(Given instruction): Find every line in the items below that contains the string "axis", matching case exactly, and copy each of those lines.

======== Listed records ========

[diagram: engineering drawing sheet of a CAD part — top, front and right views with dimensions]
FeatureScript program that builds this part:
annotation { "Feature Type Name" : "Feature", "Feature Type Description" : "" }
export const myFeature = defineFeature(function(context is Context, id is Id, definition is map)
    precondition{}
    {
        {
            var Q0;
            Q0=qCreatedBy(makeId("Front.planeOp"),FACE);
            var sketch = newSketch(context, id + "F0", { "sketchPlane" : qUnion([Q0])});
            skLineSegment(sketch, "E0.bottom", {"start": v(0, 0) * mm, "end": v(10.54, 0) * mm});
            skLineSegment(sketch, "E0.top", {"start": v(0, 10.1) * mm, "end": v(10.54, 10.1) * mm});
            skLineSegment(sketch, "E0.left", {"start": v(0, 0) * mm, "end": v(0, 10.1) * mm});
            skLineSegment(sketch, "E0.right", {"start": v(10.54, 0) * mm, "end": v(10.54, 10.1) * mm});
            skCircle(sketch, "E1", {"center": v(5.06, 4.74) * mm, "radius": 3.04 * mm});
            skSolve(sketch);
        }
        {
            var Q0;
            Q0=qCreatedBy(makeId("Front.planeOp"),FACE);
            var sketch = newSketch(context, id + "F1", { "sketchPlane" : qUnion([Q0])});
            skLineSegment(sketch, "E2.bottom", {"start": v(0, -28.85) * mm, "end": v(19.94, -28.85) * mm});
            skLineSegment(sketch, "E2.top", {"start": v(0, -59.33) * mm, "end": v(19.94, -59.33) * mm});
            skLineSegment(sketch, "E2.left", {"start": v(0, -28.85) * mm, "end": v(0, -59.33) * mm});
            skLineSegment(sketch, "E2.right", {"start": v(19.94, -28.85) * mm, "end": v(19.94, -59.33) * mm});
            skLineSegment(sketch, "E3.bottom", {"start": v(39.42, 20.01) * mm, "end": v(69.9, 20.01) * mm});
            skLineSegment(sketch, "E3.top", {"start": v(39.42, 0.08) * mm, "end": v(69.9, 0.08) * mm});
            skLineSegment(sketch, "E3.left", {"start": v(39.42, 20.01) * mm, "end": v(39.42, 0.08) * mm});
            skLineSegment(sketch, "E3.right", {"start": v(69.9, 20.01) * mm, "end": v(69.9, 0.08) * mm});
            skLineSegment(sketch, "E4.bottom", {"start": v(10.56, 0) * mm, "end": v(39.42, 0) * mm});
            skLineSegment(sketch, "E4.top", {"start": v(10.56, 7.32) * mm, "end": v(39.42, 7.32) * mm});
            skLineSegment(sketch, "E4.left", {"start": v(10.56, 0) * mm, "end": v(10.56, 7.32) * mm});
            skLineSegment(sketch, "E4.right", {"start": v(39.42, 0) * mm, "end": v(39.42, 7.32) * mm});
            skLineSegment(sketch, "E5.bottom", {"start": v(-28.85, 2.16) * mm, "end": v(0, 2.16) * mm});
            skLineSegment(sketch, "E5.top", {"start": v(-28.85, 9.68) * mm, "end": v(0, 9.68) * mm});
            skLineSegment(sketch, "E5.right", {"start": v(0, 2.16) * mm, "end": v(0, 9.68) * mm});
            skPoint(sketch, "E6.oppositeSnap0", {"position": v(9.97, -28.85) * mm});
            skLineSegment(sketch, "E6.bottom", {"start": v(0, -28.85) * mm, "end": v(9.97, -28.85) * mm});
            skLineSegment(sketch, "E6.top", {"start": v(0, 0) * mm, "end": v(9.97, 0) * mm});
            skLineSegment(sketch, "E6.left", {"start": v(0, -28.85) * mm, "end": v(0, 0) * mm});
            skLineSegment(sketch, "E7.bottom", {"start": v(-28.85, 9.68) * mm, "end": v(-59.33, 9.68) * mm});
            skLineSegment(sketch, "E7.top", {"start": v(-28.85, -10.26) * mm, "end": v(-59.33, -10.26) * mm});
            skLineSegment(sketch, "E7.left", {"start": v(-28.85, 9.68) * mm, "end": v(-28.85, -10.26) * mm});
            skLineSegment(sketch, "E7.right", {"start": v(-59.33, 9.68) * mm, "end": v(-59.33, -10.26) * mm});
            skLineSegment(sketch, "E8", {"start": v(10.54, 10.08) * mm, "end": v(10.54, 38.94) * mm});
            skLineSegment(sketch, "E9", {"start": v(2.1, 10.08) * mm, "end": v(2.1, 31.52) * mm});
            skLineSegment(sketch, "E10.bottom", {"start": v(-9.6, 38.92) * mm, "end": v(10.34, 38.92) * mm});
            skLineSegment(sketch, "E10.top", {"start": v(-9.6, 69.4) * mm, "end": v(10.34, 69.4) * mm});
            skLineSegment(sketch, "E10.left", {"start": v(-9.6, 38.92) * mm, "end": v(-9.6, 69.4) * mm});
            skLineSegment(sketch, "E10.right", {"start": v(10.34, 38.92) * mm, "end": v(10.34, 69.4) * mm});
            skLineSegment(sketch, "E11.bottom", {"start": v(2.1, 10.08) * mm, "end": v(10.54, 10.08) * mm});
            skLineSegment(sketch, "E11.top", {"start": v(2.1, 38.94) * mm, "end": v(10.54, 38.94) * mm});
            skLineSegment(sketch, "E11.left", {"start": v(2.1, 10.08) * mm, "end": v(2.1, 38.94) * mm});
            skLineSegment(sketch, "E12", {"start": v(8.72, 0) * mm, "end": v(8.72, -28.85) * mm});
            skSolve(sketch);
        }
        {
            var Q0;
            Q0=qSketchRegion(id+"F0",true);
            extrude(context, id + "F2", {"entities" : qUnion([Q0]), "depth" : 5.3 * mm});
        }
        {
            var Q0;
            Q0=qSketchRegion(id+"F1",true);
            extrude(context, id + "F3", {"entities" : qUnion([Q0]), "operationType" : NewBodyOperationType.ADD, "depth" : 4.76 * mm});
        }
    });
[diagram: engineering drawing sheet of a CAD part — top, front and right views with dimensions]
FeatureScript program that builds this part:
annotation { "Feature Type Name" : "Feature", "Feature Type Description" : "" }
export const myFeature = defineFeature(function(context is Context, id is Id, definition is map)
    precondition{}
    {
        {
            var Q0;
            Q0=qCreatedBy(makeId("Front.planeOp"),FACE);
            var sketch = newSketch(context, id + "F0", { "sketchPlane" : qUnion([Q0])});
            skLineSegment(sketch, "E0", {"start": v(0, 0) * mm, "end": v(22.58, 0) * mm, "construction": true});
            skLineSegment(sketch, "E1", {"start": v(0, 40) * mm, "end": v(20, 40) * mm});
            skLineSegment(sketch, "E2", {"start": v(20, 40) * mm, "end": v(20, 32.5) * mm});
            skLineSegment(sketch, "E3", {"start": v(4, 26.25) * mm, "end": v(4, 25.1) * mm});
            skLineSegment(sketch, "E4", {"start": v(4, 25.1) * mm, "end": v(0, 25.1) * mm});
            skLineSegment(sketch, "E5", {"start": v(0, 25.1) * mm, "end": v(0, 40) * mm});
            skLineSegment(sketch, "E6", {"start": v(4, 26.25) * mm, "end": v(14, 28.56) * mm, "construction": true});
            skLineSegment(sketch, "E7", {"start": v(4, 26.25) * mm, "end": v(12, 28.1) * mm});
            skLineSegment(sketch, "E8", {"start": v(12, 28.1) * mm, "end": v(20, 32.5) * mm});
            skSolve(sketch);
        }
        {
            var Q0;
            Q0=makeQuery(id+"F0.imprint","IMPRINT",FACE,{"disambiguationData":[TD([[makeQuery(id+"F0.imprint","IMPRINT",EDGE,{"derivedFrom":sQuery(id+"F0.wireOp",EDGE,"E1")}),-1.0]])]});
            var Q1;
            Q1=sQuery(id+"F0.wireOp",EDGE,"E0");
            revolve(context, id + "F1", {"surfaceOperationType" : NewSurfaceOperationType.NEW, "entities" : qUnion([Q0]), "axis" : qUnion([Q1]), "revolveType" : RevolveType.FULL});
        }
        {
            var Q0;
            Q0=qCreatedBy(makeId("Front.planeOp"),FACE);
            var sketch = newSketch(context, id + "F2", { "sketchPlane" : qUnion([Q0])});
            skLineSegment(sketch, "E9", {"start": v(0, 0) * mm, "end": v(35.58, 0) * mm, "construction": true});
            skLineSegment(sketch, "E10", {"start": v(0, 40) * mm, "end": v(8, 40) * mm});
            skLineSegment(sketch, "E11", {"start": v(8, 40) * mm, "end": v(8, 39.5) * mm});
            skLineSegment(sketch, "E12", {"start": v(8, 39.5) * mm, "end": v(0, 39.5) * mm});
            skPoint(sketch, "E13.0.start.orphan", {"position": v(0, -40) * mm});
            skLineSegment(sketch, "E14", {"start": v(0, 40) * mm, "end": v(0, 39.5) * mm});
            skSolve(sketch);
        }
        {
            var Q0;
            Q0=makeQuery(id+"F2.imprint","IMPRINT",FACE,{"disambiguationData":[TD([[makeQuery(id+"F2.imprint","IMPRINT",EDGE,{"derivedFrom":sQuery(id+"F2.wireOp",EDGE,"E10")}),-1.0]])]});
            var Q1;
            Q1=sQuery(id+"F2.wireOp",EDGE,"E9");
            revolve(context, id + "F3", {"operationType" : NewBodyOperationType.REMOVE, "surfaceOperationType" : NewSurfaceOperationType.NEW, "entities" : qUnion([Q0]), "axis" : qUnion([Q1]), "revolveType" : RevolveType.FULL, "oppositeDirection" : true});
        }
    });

========

(Response to this task):
            revolve(context, id + "F1", {"surfaceOperationType" : NewSurfaceOperationType.NEW, "entities" : qUnion([Q0]), "axis" : qUnion([Q1]), "revolveType" : RevolveType.FULL});
            revolve(context, id + "F3", {"operationType" : NewBodyOperationType.REMOVE, "surfaceOperationType" : NewSurfaceOperationType.NEW, "entities" : qUnion([Q0]), "axis" : qUnion([Q1]), "revolveType" : RevolveType.FULL, "oppositeDirection" : true});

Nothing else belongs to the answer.